◆ Problem requirements ◆
Can you repeat all the data below with "decimals" swapped for "decimal places", keeping everything else the same and leaving the pictures out?

◆ Given information ◆
•••••

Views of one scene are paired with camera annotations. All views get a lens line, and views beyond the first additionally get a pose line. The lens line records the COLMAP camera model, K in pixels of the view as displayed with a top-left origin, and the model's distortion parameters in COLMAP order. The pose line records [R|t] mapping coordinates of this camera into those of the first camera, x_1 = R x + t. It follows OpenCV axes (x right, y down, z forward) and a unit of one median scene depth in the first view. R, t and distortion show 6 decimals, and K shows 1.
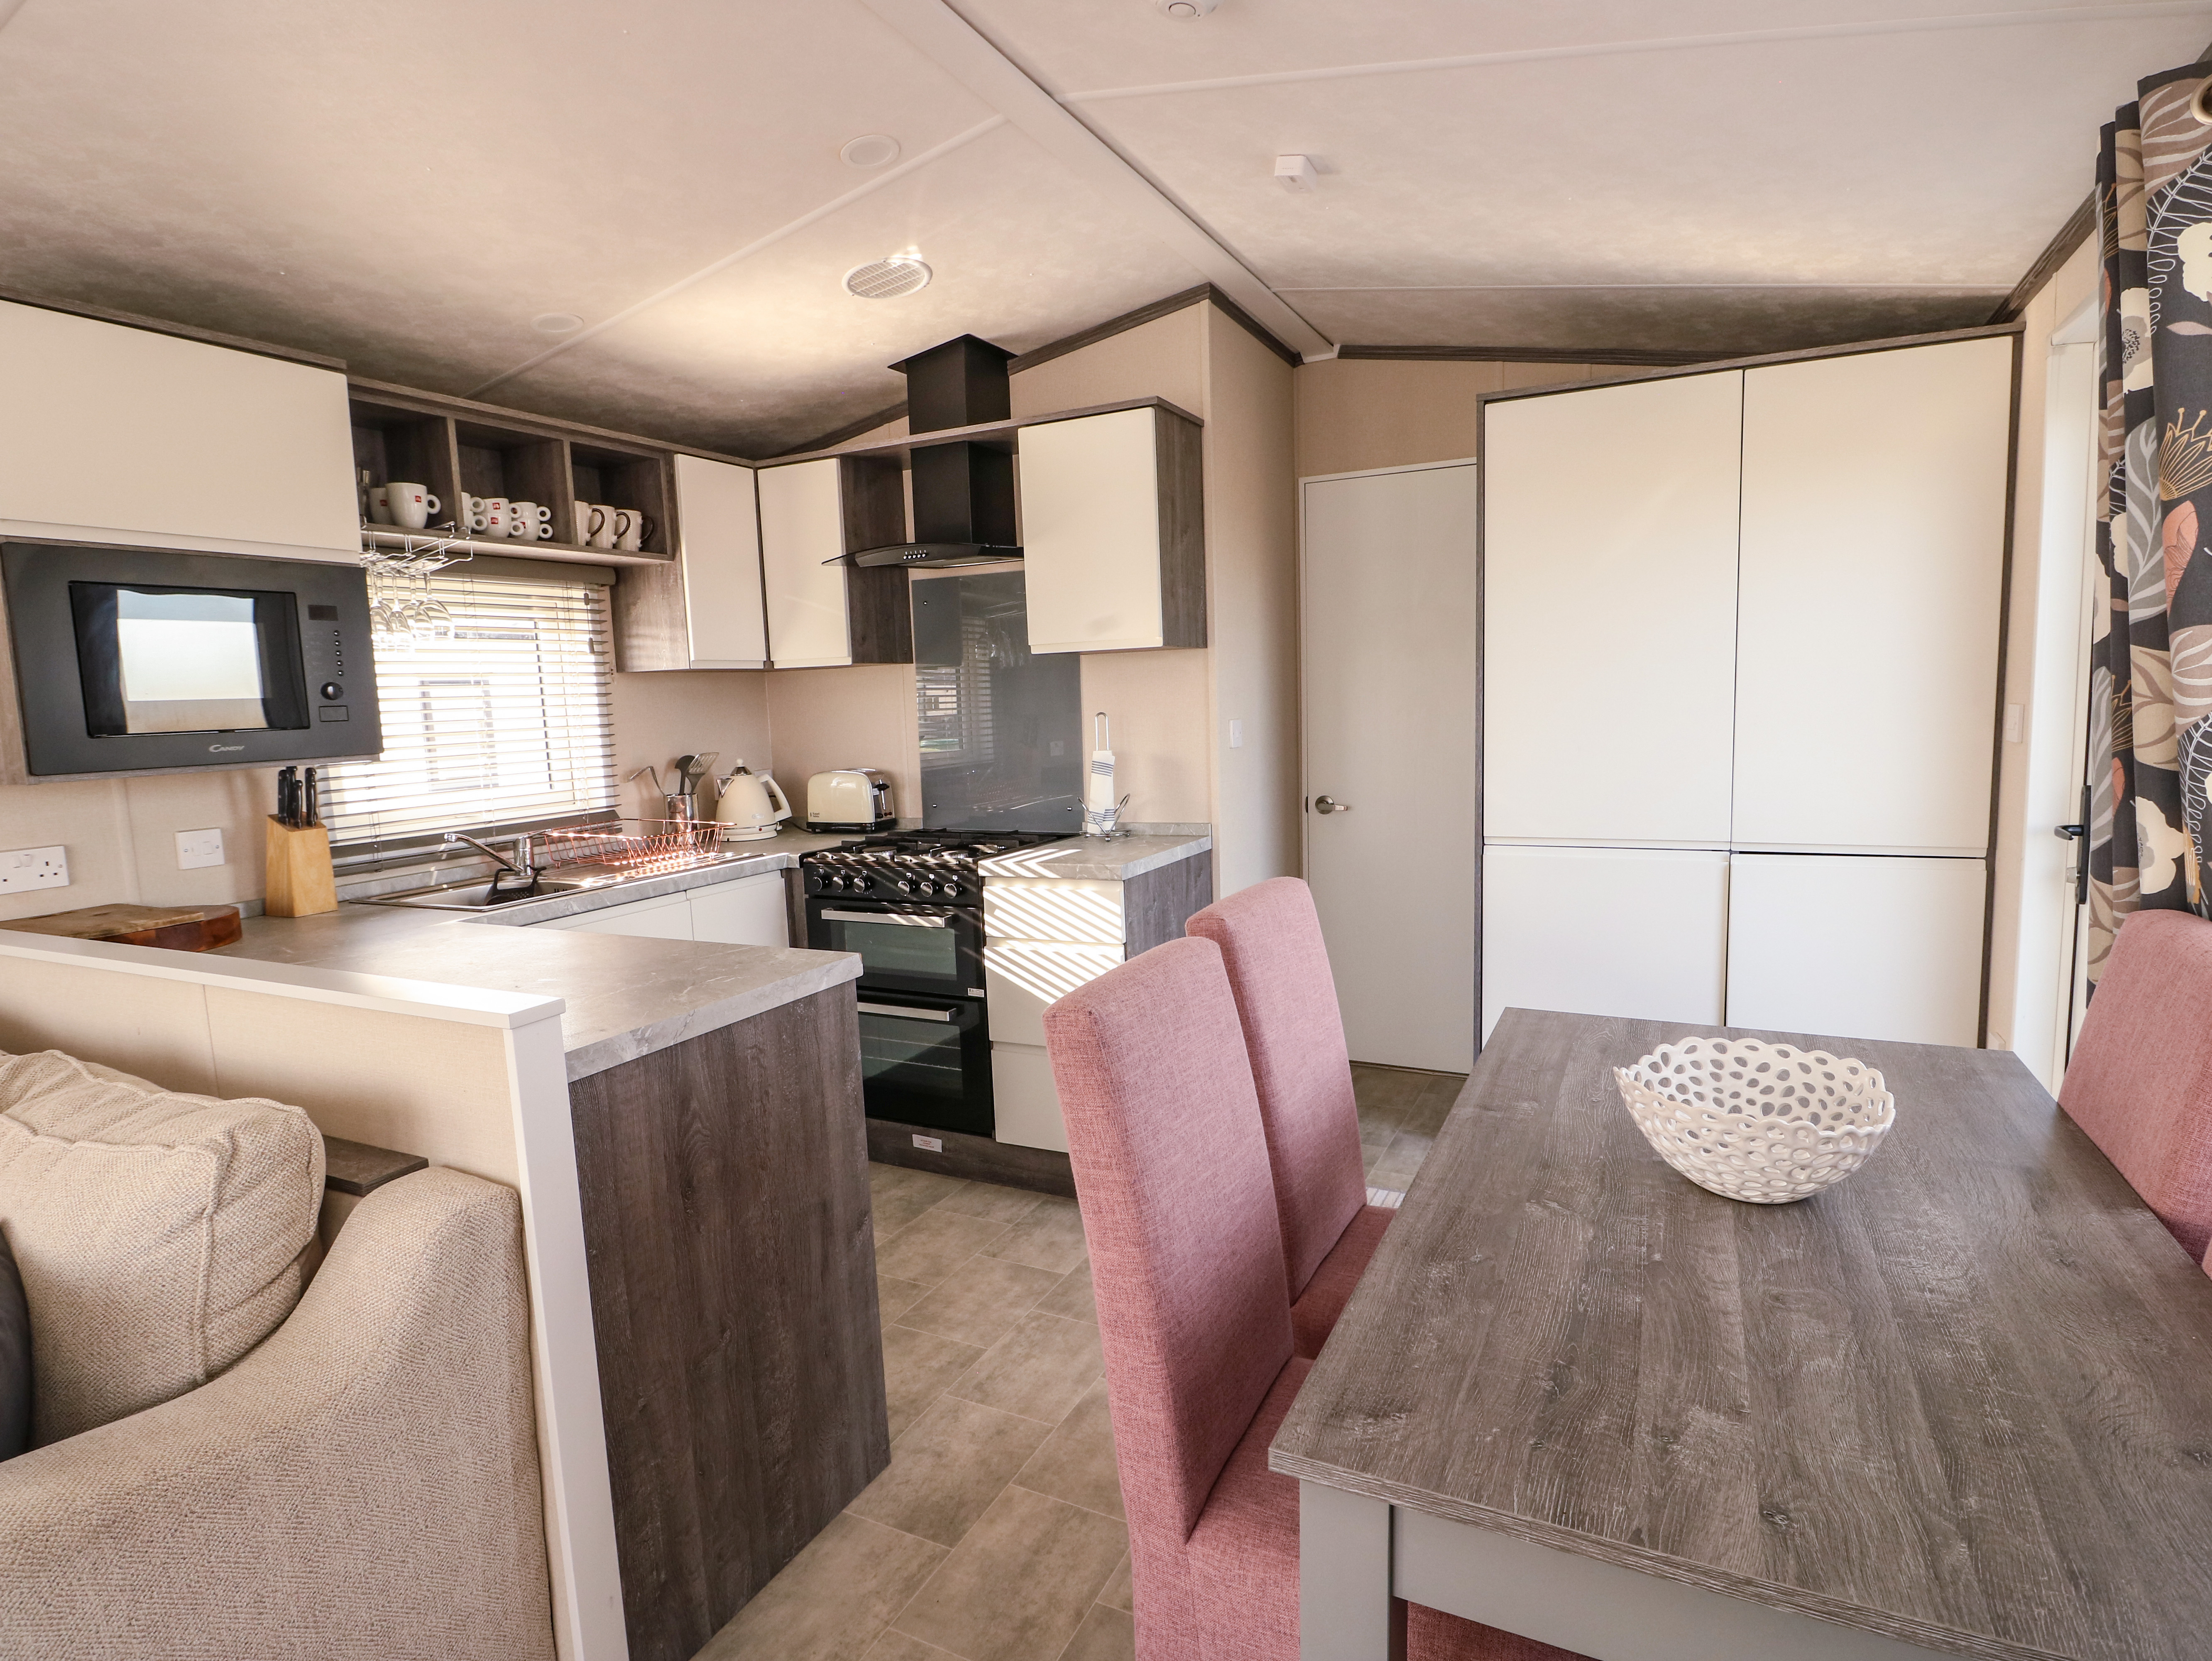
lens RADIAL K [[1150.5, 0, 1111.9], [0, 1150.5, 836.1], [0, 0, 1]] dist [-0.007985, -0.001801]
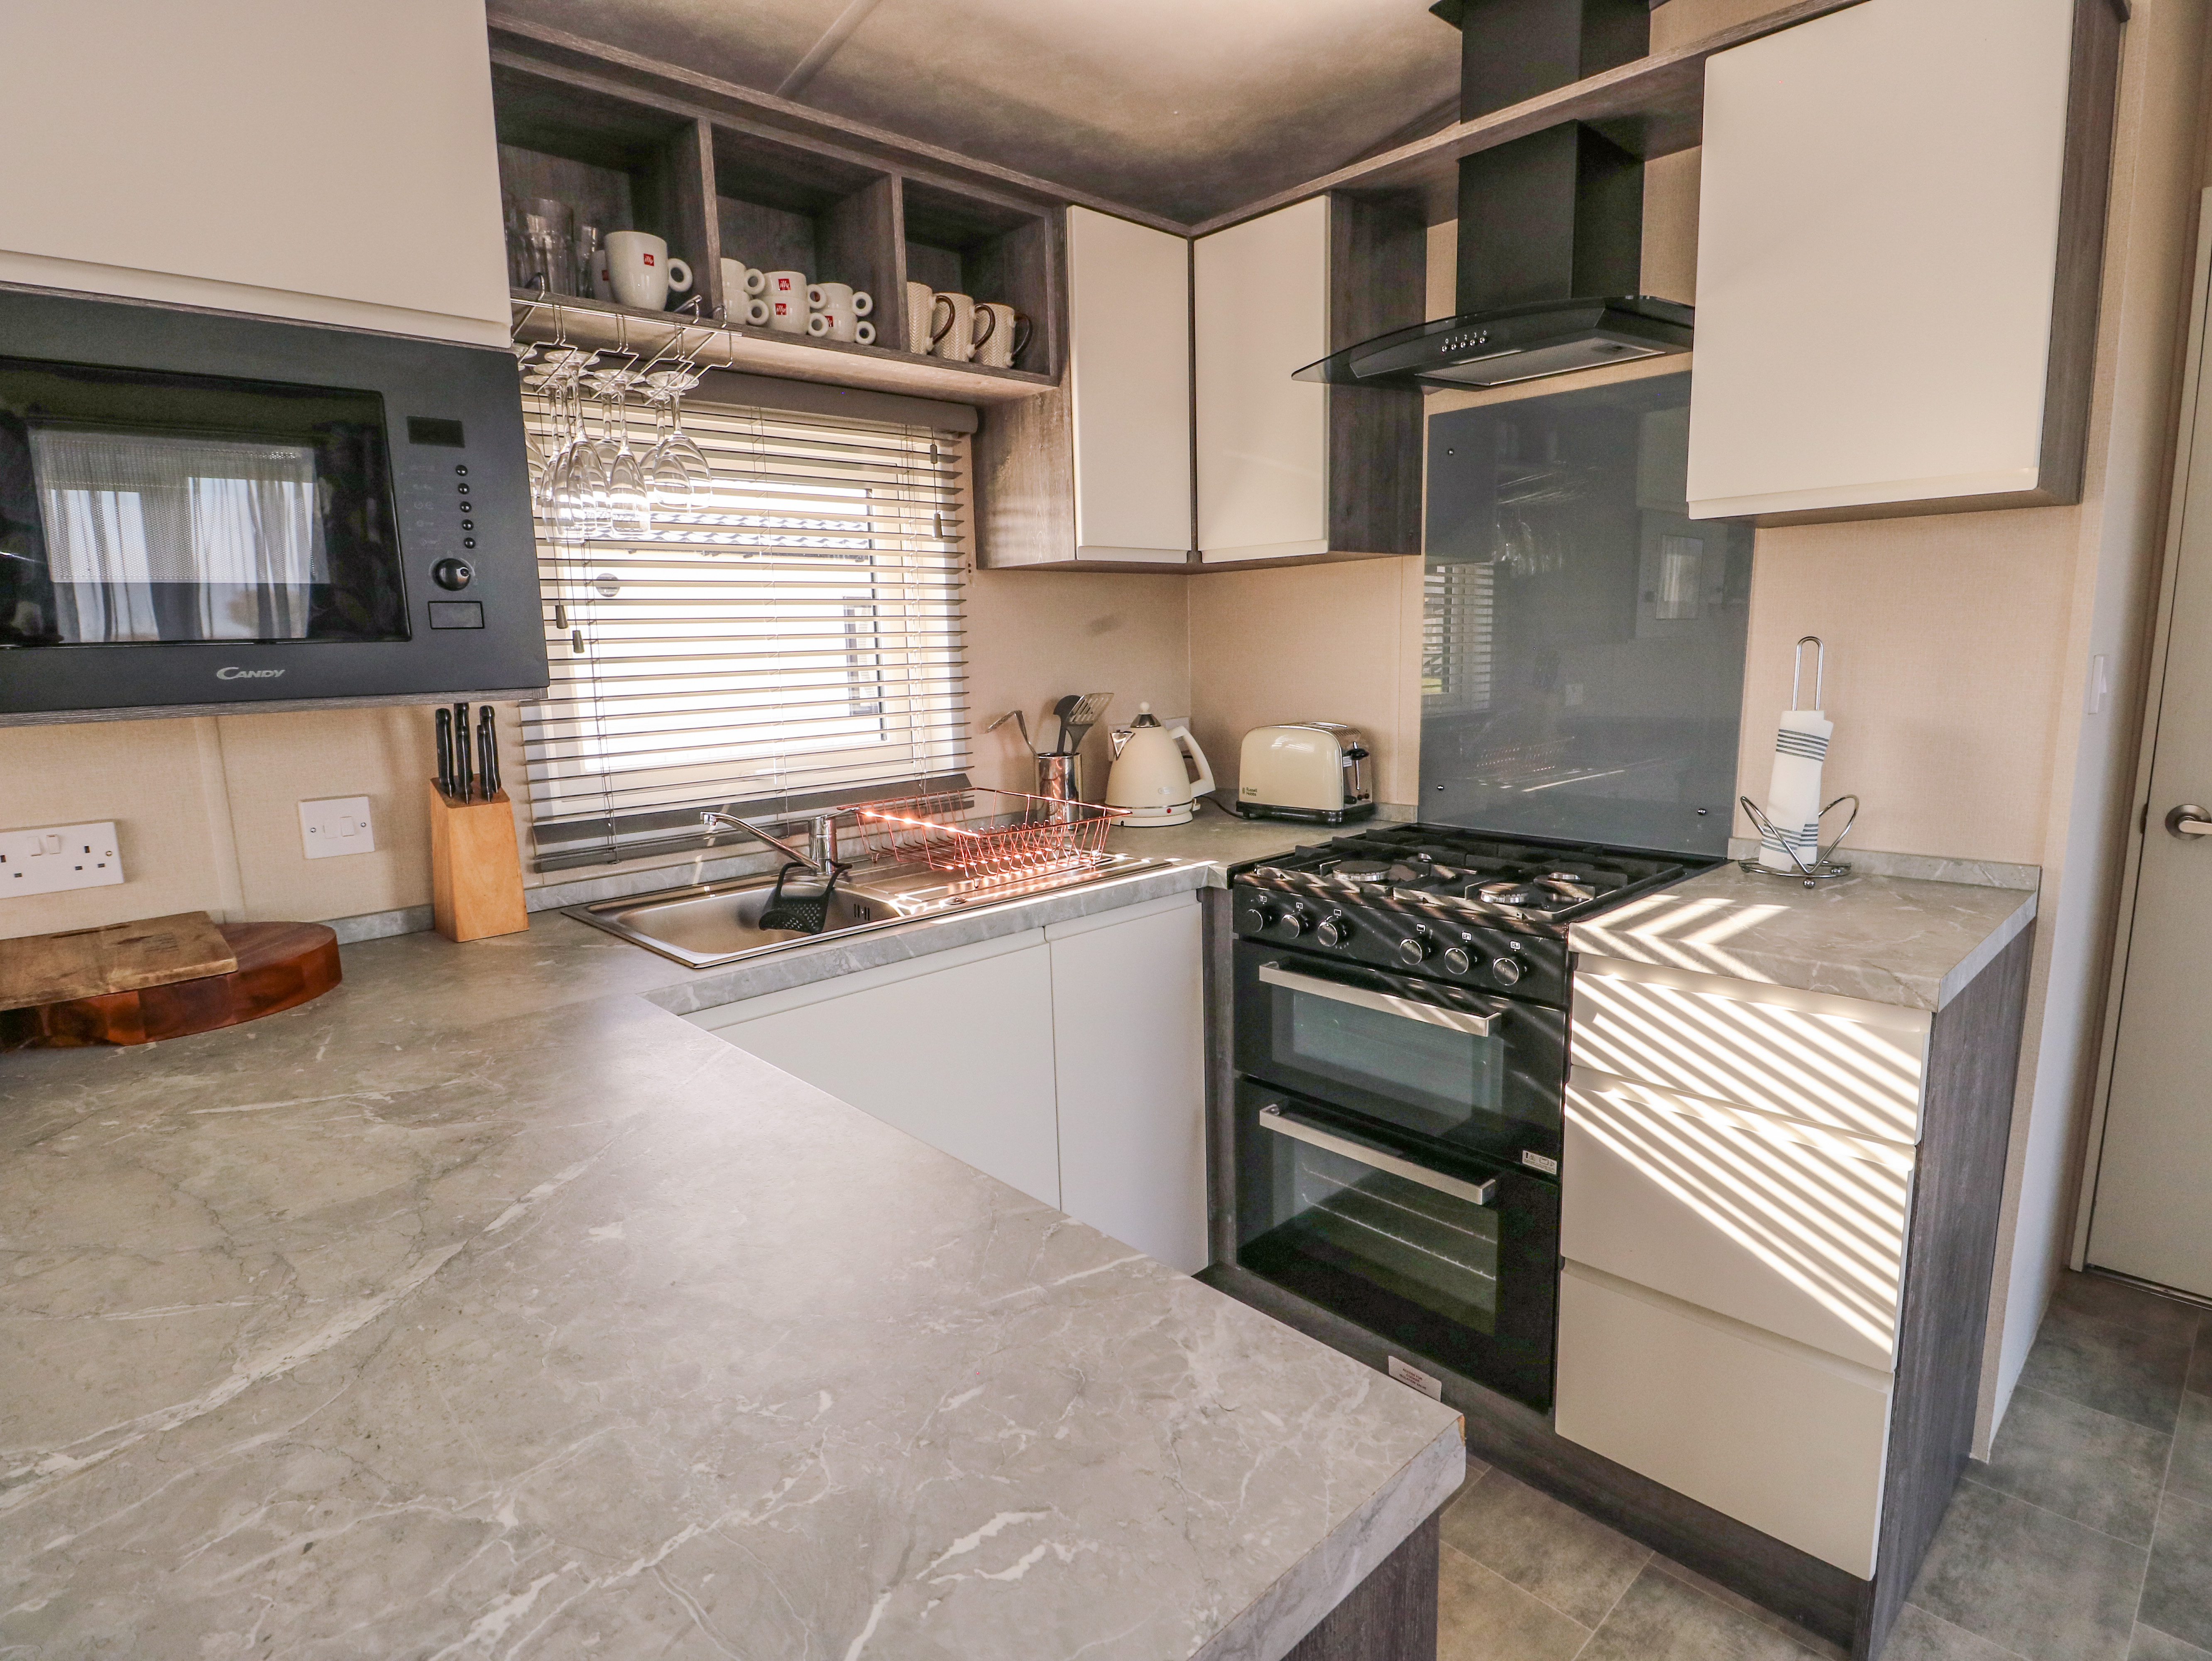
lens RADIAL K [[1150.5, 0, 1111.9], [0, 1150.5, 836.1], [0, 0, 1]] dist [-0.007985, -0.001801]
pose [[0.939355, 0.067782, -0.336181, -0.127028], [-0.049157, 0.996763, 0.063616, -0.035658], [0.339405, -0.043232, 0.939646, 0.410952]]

•••••

◆ Exercise solution ◆
Views of one scene are paired with camera annotations. All views get a lens line, and views beyond the first additionally get a pose line. The lens line records the COLMAP camera model, K in pixels of the view as displayed with a top-left origin, and the model's distortion parameters in COLMAP order. The pose line records [R|t] mapping coordinates of this camera into those of the first camera, x_1 = R x + t. It follows OpenCV axes (x right, y down, z forward) and a unit of one median scene depth in the first view. R, t and distortion show 6 decimal places, and K shows 1.
lens RADIAL K [[1150.5, 0, 1111.9], [0, 1150.5, 836.1], [0, 0, 1]] dist [-0.007985, -0.001801]
lens RADIAL K [[1150.5, 0, 1111.9], [0, 1150.5, 836.1], [0, 0, 1]] dist [-0.007985, -0.001801]
pose [[0.939355, 0.067782, -0.336181, -0.127028], [-0.049157, 0.996763, 0.063616, -0.035658], [0.339405, -0.043232, 0.939646, 0.410952]]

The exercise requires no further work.